Stew’s boss is the hardboiled editor Conroy (Edmund Breese), who assigns him to report on a “breach of promise” lawsuit and sends him to the blueblood Schuyler mansion in Long Island to get the facts. The wisecracking reporter is bribed with $50 by the family lawyer (Reginald Owen) not to report the story that the family gave $10,000 to a blackmailing chorus girl to recoup the love letters the wealthy cad Michael Schuyler (Donald Dillaway) wrote to her. Stew refuses the bribe and calls in the story in front of the family. Only Stew returns the next day with the six love letters he swiped from the chorine and turns down a $5,000 bribe from the brother’s attractive younger sister Anne Schuyler (Jean Harlow) and instead gives her the letters for gratis because he finds her beauty overwhelming and he feels he’s doing the right thing.

In the newspaper office, the down-to-earth reporter Gallagher (Loretta Young) is Stew’s gal-pal and secretly has a crush on him and would be a perfect soul mate; but Stew, a month later, elopes with Anne. The editor calls Stew a “bird in a gilded cage,” and will be from now on known only as the husband of Anne Schuyler. This phrase becomes the film’s main metaphor, as it reverses genders on the Cinderella fairy-tale story.

The rocky marriage has the prole living with her snobby elitist family in the left wing of the Schuyler mansion and, furthermore, wifey hires him a valet–who is promptly fired by the uncomfortable prole. Feeling trapped with people he doesn’t like, Stew invites his plebeian colleagues and artistic friends over to the mansion for a wild boozy party. Returning home unexpectedly, an upset Ann lays down the law about cavorting with the riff-raff.

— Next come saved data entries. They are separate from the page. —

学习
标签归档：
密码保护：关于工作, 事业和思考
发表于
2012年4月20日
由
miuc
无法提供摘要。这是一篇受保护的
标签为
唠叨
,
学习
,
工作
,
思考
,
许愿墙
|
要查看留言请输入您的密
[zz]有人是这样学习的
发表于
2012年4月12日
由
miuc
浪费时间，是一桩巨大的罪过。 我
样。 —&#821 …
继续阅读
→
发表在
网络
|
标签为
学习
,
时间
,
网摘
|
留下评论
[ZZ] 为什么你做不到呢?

When the bossy society conscious Anne tells the loose living Stew to get garters to hold up his socks and he refuses, we know it’s only a matter of time before the marriage is over. Capra makes this trivial difference the comical point where Stew exits from the marriage, as he holds to not wearing garters as a symbol of his freedom and tells her he’ll wash behind his ears for her and do almost anything else but never wear garters for her.

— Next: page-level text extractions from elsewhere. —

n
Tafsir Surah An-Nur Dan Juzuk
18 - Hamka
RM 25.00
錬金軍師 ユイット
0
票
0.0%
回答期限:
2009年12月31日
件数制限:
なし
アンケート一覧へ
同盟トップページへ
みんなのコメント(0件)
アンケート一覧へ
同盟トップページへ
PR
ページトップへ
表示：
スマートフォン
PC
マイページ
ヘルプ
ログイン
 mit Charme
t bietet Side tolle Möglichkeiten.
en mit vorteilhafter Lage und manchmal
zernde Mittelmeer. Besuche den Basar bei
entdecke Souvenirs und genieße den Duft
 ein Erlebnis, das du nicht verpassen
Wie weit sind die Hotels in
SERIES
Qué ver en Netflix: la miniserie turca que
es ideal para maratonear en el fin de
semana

Predictably, since Anne wants nothing to do with his working-class friends and he wants nothing to do with her society acquaintances, the restless Stew flies the coop right into the arms of a consoling Gallagher, whom he has loved all along without realizing it, and tells her after he gets his divorce that they’ll marry.

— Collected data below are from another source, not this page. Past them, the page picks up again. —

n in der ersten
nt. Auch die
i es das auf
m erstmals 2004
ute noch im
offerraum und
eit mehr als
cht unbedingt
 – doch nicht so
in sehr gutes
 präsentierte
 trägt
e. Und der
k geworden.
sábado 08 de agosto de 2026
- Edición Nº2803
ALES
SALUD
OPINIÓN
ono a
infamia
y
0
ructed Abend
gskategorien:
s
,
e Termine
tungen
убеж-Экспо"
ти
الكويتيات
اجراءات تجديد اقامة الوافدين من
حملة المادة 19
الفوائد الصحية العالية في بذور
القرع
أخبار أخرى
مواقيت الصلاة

Halliwell Hobbes is amusing as the family’s snooty butler, while Walter Catlett is comical as the corruptible reporter for the rival paper the Tribune. Young has too little to do to make an impact, Harlow is not given many funny lines and is therefore just adequate rather than giving her usual splashy performance, and Louise Closser Hale gives a one-dimensional performance as Harlow’s heavy-handed bigoted blueblood mom.

Still, with all its usual Capra faults, it holds up as a slightly above average breezy newspaper comedy, as one of many such films that were the rage in the 1930s.